I have been looking closely at this code, which was not created by me, it stopped working as soon as you call it from a secure SSL path and use a secure path throughout. I added in a few lines to hopefully solve the SSL issues, but have not been successful. The original person that created this can not be contacted, thus I hopefully I'm just missing something that I do not understand.
I do not work with PHP, so I hope to learn more about why this does not work when calling this via a SSL path. I did look around for the answer and did not find one that worked for this issue.

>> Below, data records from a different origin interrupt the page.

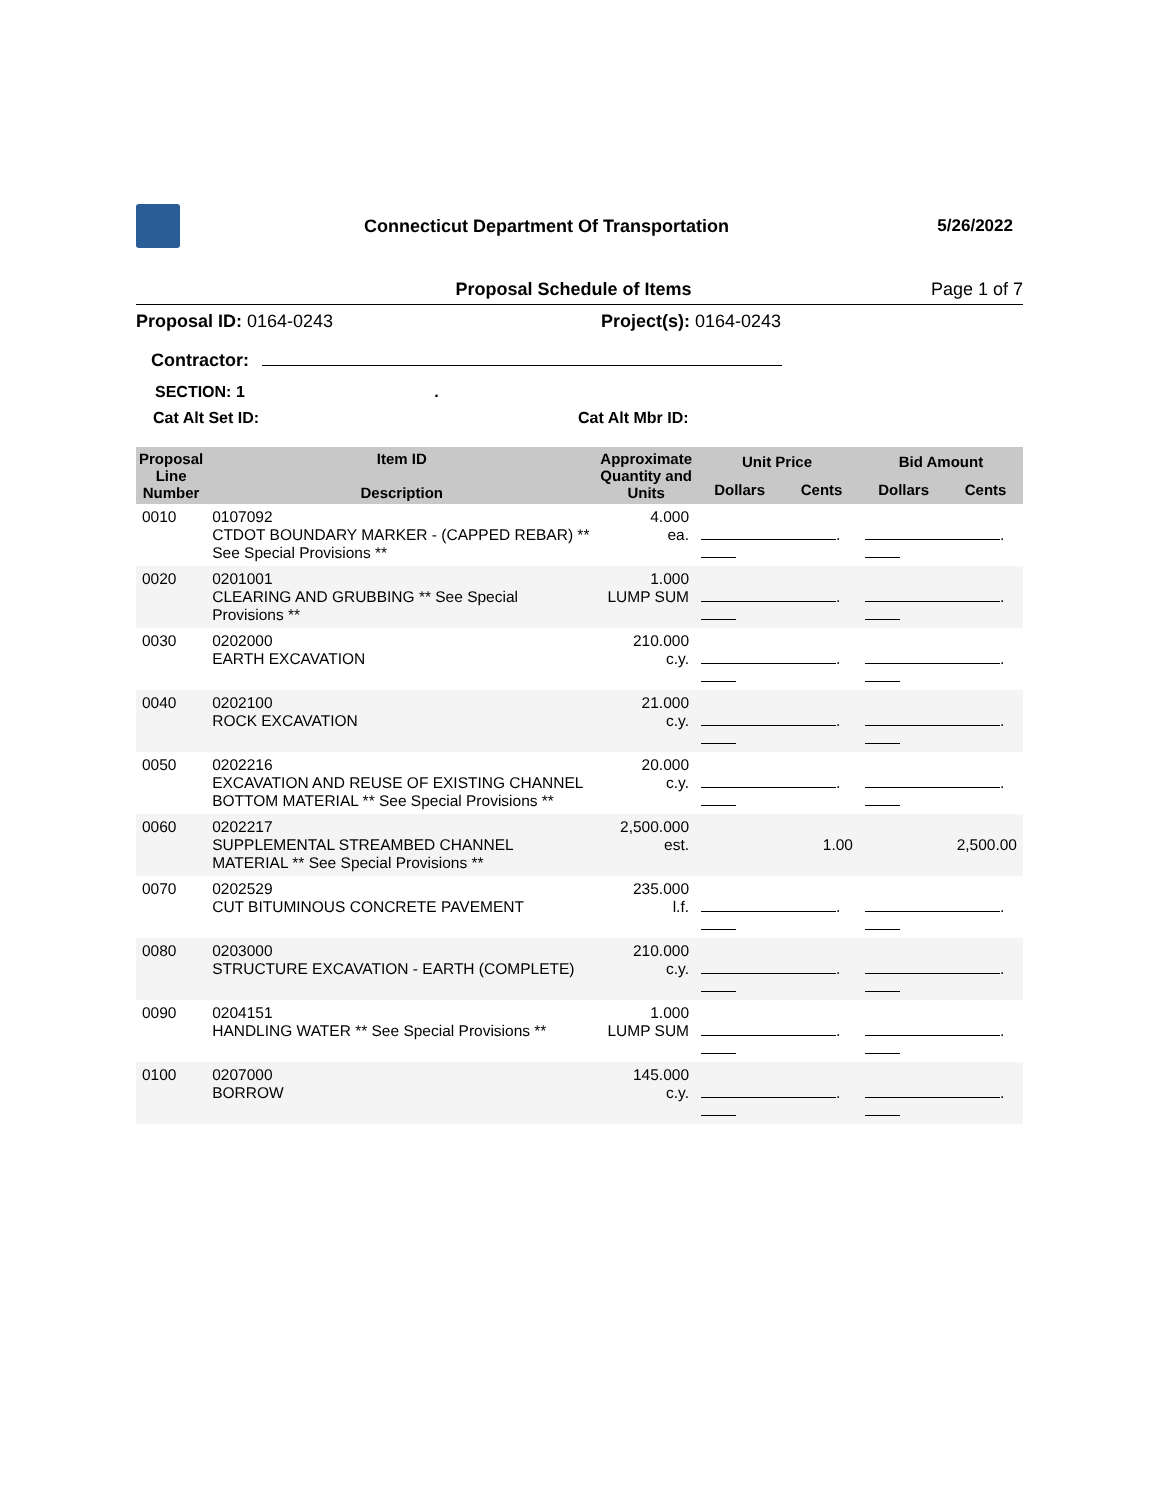Connecticut Department Of Transportation
5/26/2022
Proposal Schedule of Items Page 1 of 7
Proposal ID: 0164-0243 Project(s): 0164-0243
Contractor:
SECTION: 1 .
Cat Alt Set ID: Cat Alt Mbr ID:
| Proposal Line Number | Item ID Description | Approximate Quantity and Units | Unit Price | | Bid Amount | |
| --- | --- | --- | --- | --- | --- | --- |
| | | | Dollars | Cents | Dollars | Cents |
| 0010 | 0107092 CTDOT BOUNDARY MARKER - (CAPPED REBAR) ** See Special Provisions ** | 4.000 ea. | . | | . | |
| 0020 | 0201001 CLEARING AND GRUBBING ** See Special Provisions ** | 1.000 LUMP SUM | . | | . | |
| 0030 | 0202000 EARTH EXCAVATION | 210.000 c.y. | . | | . | |
| 0040 | 0202100 ROCK EXCAVATION | 21.000 c.y. | . | | . | |
| 0050 | 0202216 EXCAVATION AND REUSE OF EXISTING CHANNEL BOTTOM MATERIAL ** See Special Provisions ** | 20.000 c.y. | . | | . | |
| 0060 | 0202217 SUPPLEMENTAL STREAMBED CHANNEL MATERIAL ** See Special Provisions ** | 2,500.000 est. | 1.00 | | 2,500.00 | |
| 0070 | 0202529 CUT BITUMINOUS CONCRETE PAVEMENT | 235.000 l.f. | . | | . | |
| 0080 | 0203000 STRUCTURE EXCAVATION - EARTH (COMPLETE) | 210.000 c.y. | . | | . | |
| 0090 | 0204151 HANDLING WATER ** See Special Provisions ** | 1.000 LUMP SUM | . | | . | |
| 0100 | 0207000 BORROW | 145.000 c.y. | . | | . | |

The file does run with ZERO issues using a non SSL path i.e http://www.example.com/sub/filename.php, but all I get back is a False when I run the file by calling it by this url https://www.example.com/sub/filename.php.
The php logs shows this.
[16-Aug-2019 15:05:35 UTC] PHP Deprecated: Automatically populating $HTTP_RAW_POST_DATA is deprecated and will be removed in a future version. To avoid this warning set 'always_populate_raw_post_data' to '-1' in php.ini and use the php://input stream instead. in Unknown on line 0
[16-Aug-2019 15:05:35 UTC] PHP Deprecated: Automatically populating $HTTP_RAW_POST_DATA is deprecated and will be removed in a future version. To avoid this warning set 'always_populate_raw_post_data' to '-1' in php.ini and use the php://input stream instead. in Unknown on line 0
[16-Aug-2019 15:05:35 UTC] PHP Deprecated: Automatically populating $HTTP_RAW_POST_DATA is deprecated and will be removed in a future version. To avoid this warning set 'always_populate_raw_post_data' to '-1' in php.ini and use the php://input stream instead. in Unknown on line 0
[16-Aug-2019 15:05:35 UTC] PHP Deprecated: Automatically populating $HTTP_RAW_POST_DATA is deprecated and will be removed in a future version. To avoid this warning set 'always_populate_raw_post_data' to '-1' in php.ini and use the php://input stream instead. in Unknown on line 0
Thanks in advance for any help.
<?php
error_reporting(0);
ini_set("display_errors", 0);
$DEBUG = false;
if($DEBUG) { echo "<h1>From Data File {$_GET['s']}</h1>"; }
$info = file_get_contents($_SERVER['DOCUMENT_ROOT']."/_tempfiles/_ses/{$_GET['s']}");
list($url,$vars,$header) = explode("||^||",$info);
unlink($_SERVER['DOCUMENT_ROOT']."/_tempfiles/_ses/{$_GET['s']}");
if(preg_match("|\r\n|",$header)) {
$theaders = explode("\r\n",$header);
}
else {
$theaders = explode("\n",$header);
}
foreach($theaders as $t) {
if(trim($t) != '') {
list($field,$value) = explode(':',$t);
if(trim($field) != 'Host') {
$headers[] = trim($t);
}
}
}
if($DEBUG) {
echo "<H1>URL</H1>{$url}";
echo "<H1>Headers Array (w/Host removed)</H1>";
var_dump($headers);
echo "<H1>Vars</H1>{$vars}";
echo "<H1>Content Length Validation</H1>".strlen($vars);
echo "<h1>Output From Remote URL below line:</h1>";
echo "<HR>";
}
$ch = curl_init();
// Configure curl for website
curl_setopt($ch, CURLOPT_URL,$url);
// Turn on SSL certificate verfication
curl_setopt($curl, CURLOPT_CAPATH, "/home/domain/unc/cacert.pem");
curl_setopt($curl, CURLOPT_SSL_VERIFYHOST, 1);
curl_setopt($curl, CURLOPT_SSL_VERIFYPEER, TRUE);
curl_setopt($ch, CURLOPT_POST, 1);
curl_setopt($ch, CURLOPT_POSTFIELDS,$vars);
if(isset($headers) && is_array($headers) && count($headers) > 0) {
//curl_setopt($ch, CURLOPT_HTTPHEADER, $headers);
}
// 1 second for a connection timeout with curl
curl_setopt($curl, CURLOPT_CONNECTTIMEOUT, 5);
// Try using this instead of the php set_time_limit function call
curl_setopt($curl, CURLOPT_TIMEOUT, 60);
curl_setopt($ch, CURLOPT_RETURNTRANSFER, true);
curl_setopt($ch, CURLOPT_FOLLOWLOCATION, true);
$server_output = curl_exec ($ch);
curl_close ($ch);
echo $server_output;
?>
It would seem the code I provided is working correctly. I just need to check the return path that this software is passing the var string too. So with that, thanks for the help, hope this helps others with the same issues.